Never-Ending Language Learning system (NELL) is a semantic machine learning system that as of 2010 was being developed by a research team at Carnegie Mellon University, and supported by grants from DARPA, Google, NSF, and CNPq with portions of the system running on a supercomputing cluster provided by Yahoo!.[1]
This section needs to be updated.(October 2023) |
NELL was programmed by its developers to be able to identify a basic set of fundamental semantic relationships between a few hundred predefined categories of data, such as cities, companies, emotions and sports teams. Since the beginning of 2010, the Carnegie Mellon research team has been running NELL around the clock, sifting through hundreds of millions of web pages looking for connections between the information it already knows and what it finds through its search process – to make new connections in a manner that is intended to mimic the way humans learn new information.[2] For example, in encountering the word pair "Pikes Peak", NELL would notice that both words are capitalized and deduce from the second word that it was the name of a mountain, and then build on the relationship of words surrounding those two words to deduce other connections.[1]

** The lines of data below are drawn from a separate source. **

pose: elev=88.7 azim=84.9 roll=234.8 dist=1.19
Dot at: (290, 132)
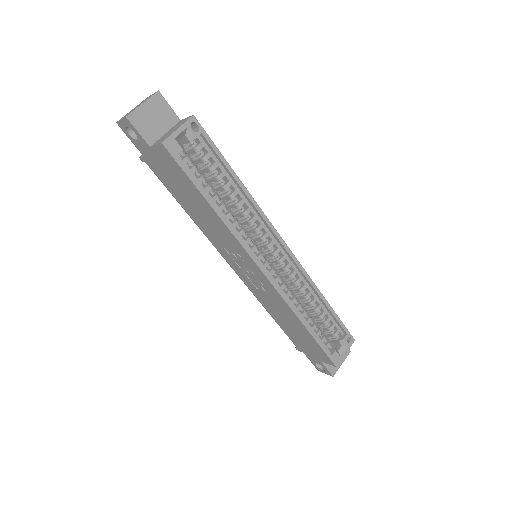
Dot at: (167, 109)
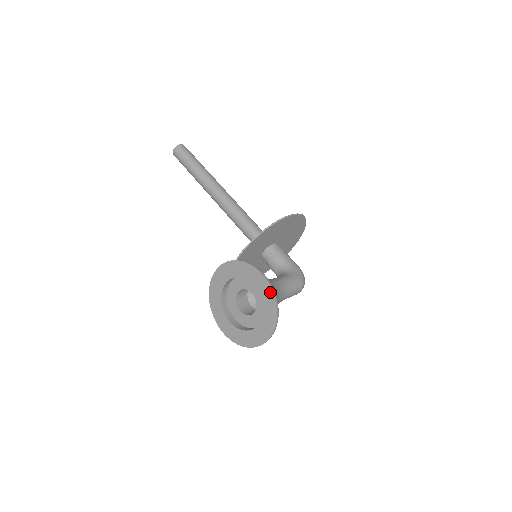
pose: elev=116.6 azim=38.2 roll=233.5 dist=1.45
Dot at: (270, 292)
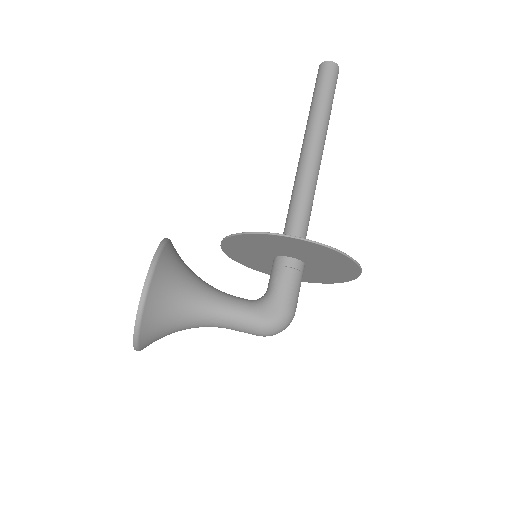
Dot at: (139, 307)
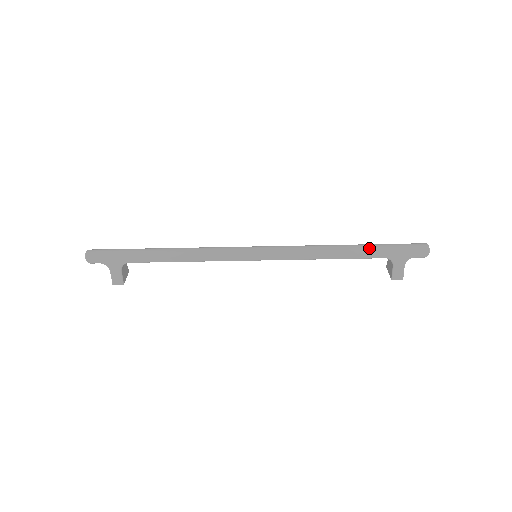
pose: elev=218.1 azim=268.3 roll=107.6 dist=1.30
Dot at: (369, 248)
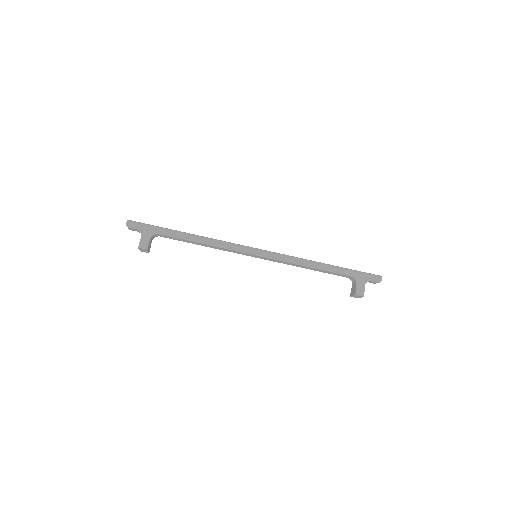
Dot at: (339, 267)
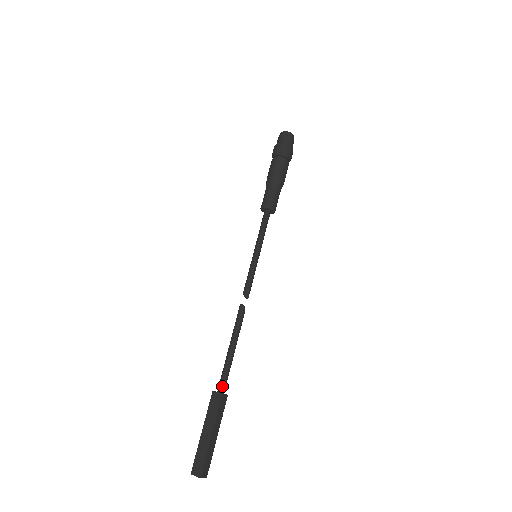
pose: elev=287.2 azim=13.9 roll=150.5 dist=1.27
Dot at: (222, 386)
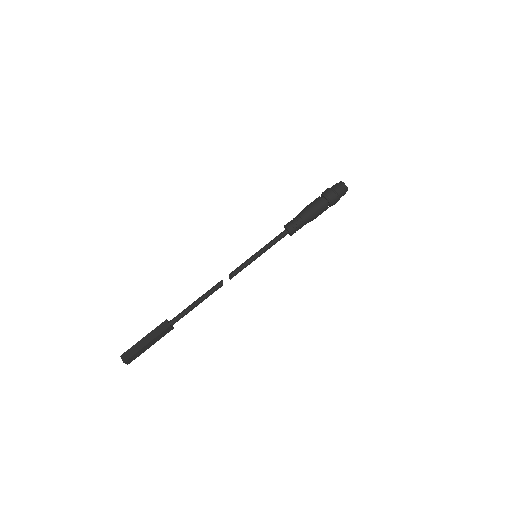
Dot at: (174, 321)
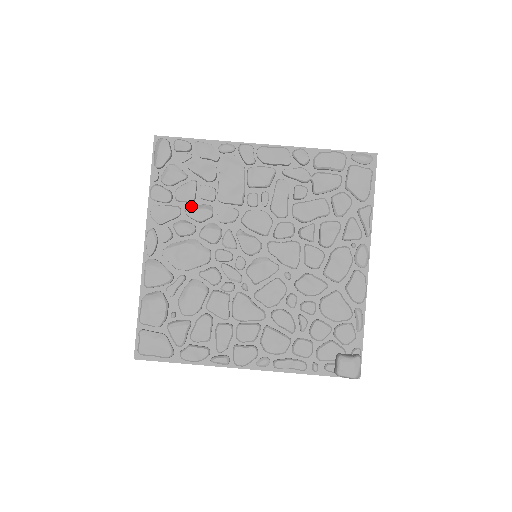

The goal of NELL and other semantic learning systems, such as IBM's Watson system, is to be able to develop means of answering questions posed by users in natural language with no human intervention in the process.[3] Oren Etzioni of the University of Washington lauded the system's "continuous learning, as if NELL is exercising curiosity on its own, with little human help".[1]
By October 2010, NELL has doubled the number of relationships it has available in its knowledge base and has learned 440,000 new facts, with an accuracy of 87%.[4][1] Team leader Tom M. Mitchell, chairman of the machine learning department at Carnegie Mellon described how NELL "self-corrects when it has more information, as it learns more", though it does sometimes arrive at incorrect conclusions. Accumulated errors, such as the deduction that Internet cookies were a kind of baked good, led NELL to deduce from the phrases "I deleted my Internet cookies" and "I deleted my files" that "computer files" also belonged in the baked goods category.[5] Clear errors like these are[when?] corrected every few weeks by the members of the research team and the system is allowed to continue its learning process.[1] By 2018, NELL had "acquired a knowledge base with 120mn diverse, confidence-weighted beliefs (e.g., servedWith(tea,biscuits)), while learning thousands of interrelated functions that continually improve its reading competence over time."[6]
As of September 2023, the project's most recently gathered facts dated from February 2019 (according to its Twitter feed)[7] or September 2018 (according to its home page).[8]
In his 2019 book "Human Compatible", Stuart Russell commented that 'Unfortunately NELL has confidence in only 3 percent of its beliefs and relies on human experts to clean out false or meaningless beliefs on a regular basis—such as its beliefs that “Nepal is a country also known as United States” and "value is an agricultural product that is usually cut into basis."'[9] A 2023 paper commented that "While the never-ending part seems like the right approach, NELL still had the drawback that its focus remained much too grounded on object-language descriptions, and relied on web pages as its only source, which significantly influenced the type of grammar, symbolism, slang, etc. analysed."[10]
Since the start of the year, a team of researchers at Carnegie Mellon University — supported by grants from the Defense Advanced Research Projects Agency and Google, and tapping into a research supercomputing cluster provided by Yahoo — has been fine-tuning a computer system that is trying to master semantics by learning more like a human.